We have a love/hate relationship with this wonderful stained glass window that the previous owner of Drumlin Farmhouse had removed from his home in Toronto, stored in the barn during the 2006 renovation/addition and then installed in the peak of the kitchen's vaulted ceiling. It is a beautiful piece of art that he had commissioned by Canadian artist (whose name we have recorded somewhere and I'm looking into - will update soon!). The previous owner prized the piece so much that he had a theatrical light placed outside on the roof line of the old stone house so that it would shine through the glass and bounce the colours around the room at night, and another one installed inside the house to cast the colours out onto the lawn (or snow depending on the season!)
One of the many benefits of removing the staircase and wall dividing up the kitchen space is that it would allow us to better enjoy the stained glass window and the goal all along has been to make it a feature of the new kitchen. So, you can imagine my dismay, when our contractor advised us late last week that he believes the stained glass window is the main culprit of our leaky ceiling and strongly recommended that it be removed!
The kitchen ceiling has leaked since the day we bought the farmhouse and we knew it needed to be dealt with before we installed the new cabinetry, but we were hopeful that it would be a relatively easy fix.
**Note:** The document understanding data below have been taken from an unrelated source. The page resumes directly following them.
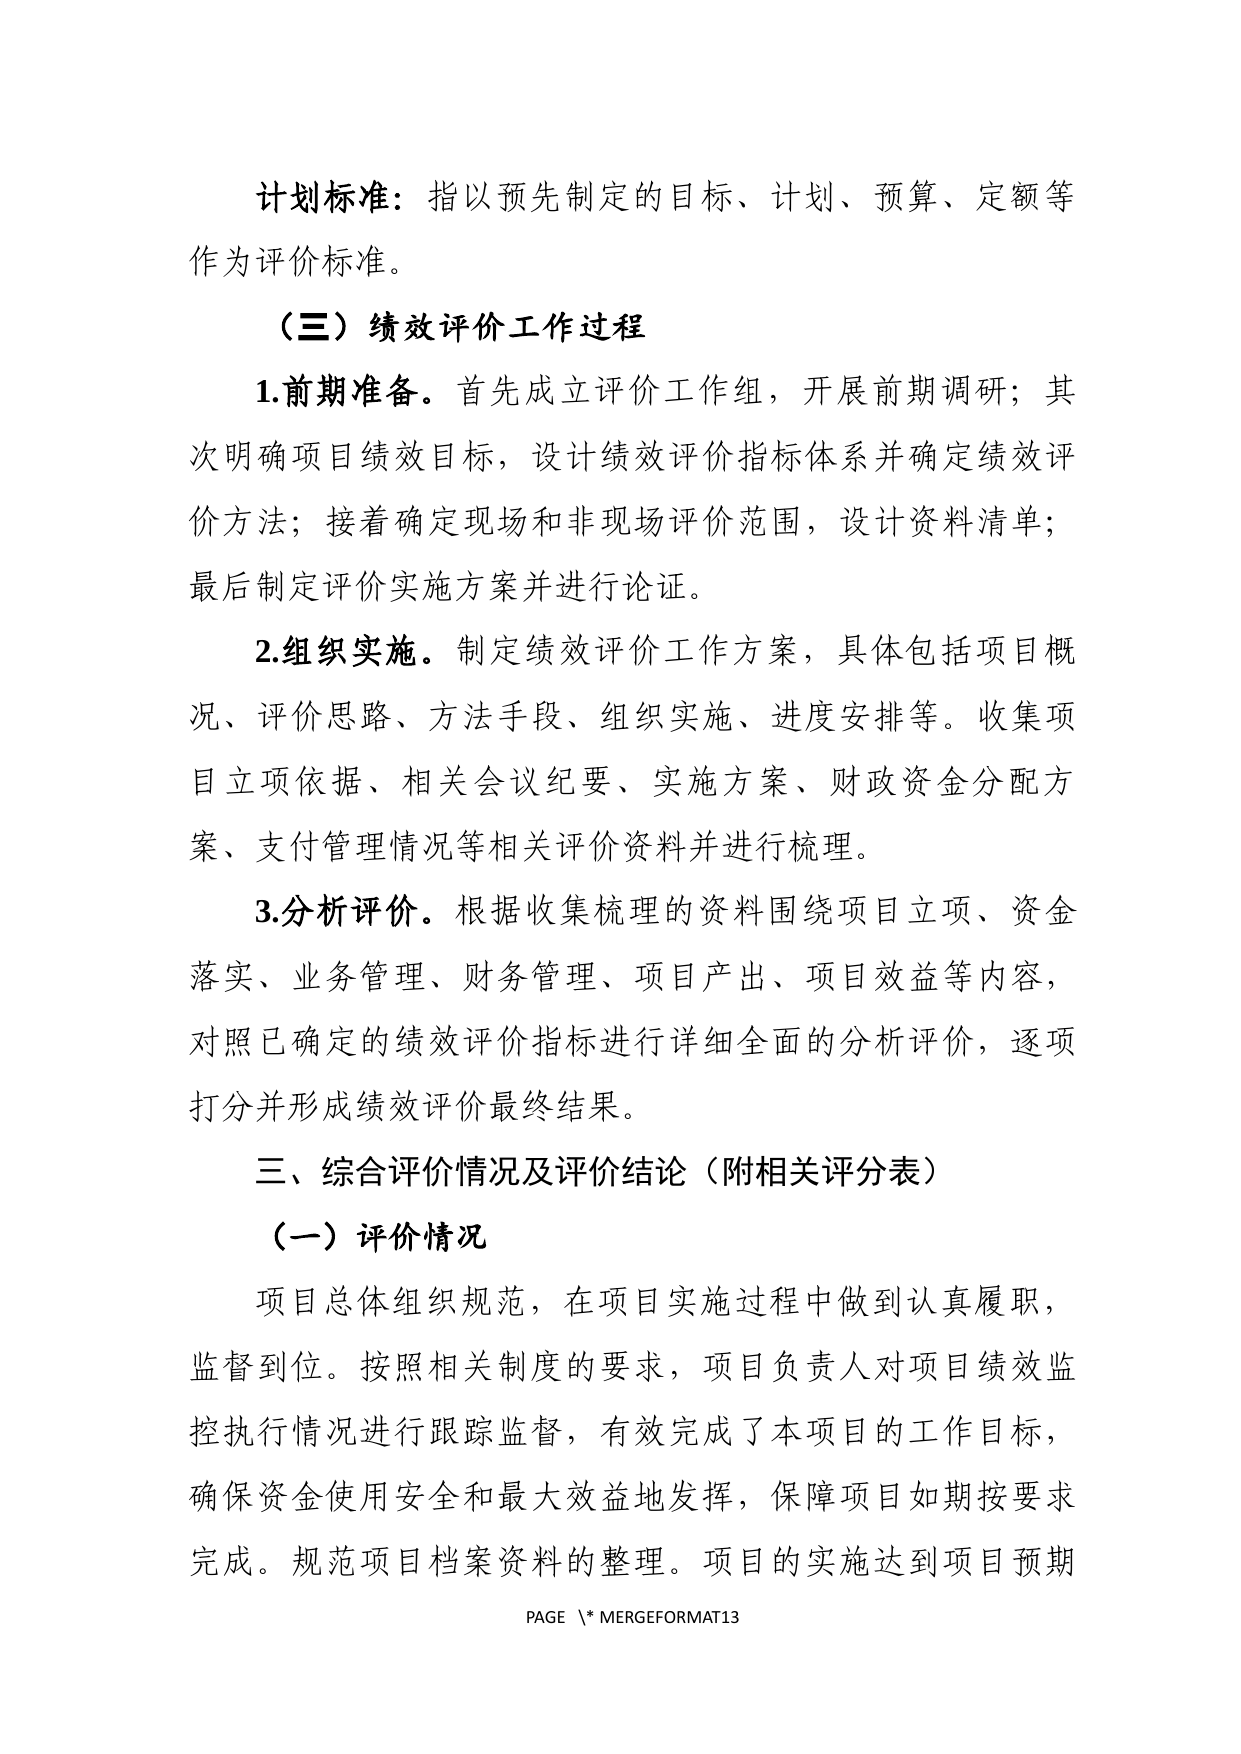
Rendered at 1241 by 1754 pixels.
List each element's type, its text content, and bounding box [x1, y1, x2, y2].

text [187, 1267, 1078, 1592]
list 综合评价情况及评价结论（附相关评分表） [187, 1137, 1078, 1202]
text 2.组织实施。制定绩效评价工作方案，具体包括项目概况、评价思路、方法手段、组织实施、进度安排等。收集项目立项依据、相关会议纪要、实施方案、财政资金分配方案、支付管理情况等相关评价资料并进行梳理。 [187, 617, 1078, 877]
title （一）评价情况 [187, 1202, 1078, 1267]
title 绩效评价工作过程 [187, 292, 1078, 357]
text 计划标准：指以预先制定的目标、计划、预算、定额等作为评价标准。 [187, 162, 1078, 292]
text 3.分析评价。根据收集梳理的资料围绕项目立项、资金落实、业务管理、财务管理、项目产出、项目效益等内容，对照已确定的绩效评价指标进行详细全面的分析评价，逐项打分并形成绩效评价最终结果。 [187, 877, 1078, 1137]
list 1.前期准备。首先成立评价工作组，开展前期调研；其次明确项目绩效目标，设计绩效评价指标体系并确定绩效评价方法；接着确定现场和非现场评价范围，设计资料清单；最后制定评价实施方案并进行论证。 [187, 357, 1078, 617]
Unfortunately, the leak did even more damage than we thought and we've had to use up some of the budget replacing a severely damaged structural laminate beam that runs under the stained glass window. Once we removed the drywall, we could tell that the prior owners had also tried to address the leak and had already replaced a portion of the laminate beam at some point before we bought the farm in 2012 (you can see the pieces that were replaced in the below photo).
The stained glass window is more decorative than it is functional and it's definitely not an energy efficient window, so I can only imagine the heat loss that escapes through the window (let alone the rain that comes through on a windy and wet day!). So, the logical step is to remove the stained glass window and replace it with a proper thermal pane window. We're going to replace it with either a large window or one with three panels and, in any event, with mullions to echo the ones in the windows below and elsewhere in the space. The last thing we want to happen is to finish renovating the kitchen and have to deal with another leak! And, having a proper window on this South-facing wall will help bring even more light into the kitchen (the stained glass window blocks much of the natural sunlight).
Although I'm disappointed with this turn of events, we're making some good ole' country lemonade out of these lemons! I tasked my hubby with coming up with a solution that would still allow us to showcase the stained glass window and he's come through for me! I've always loved the below farmhouse renovation by Washington, DC-based designer Darryl Carter (a former lawyer ... there's hope for me yet!) and his clever suspension of mullioned windows to disguise the 1980s style skylights. His unique design solution has inspired us and we plan to suspend each of the three stained glass panels from chains secured in the recesses of each of the three kitchen skylights!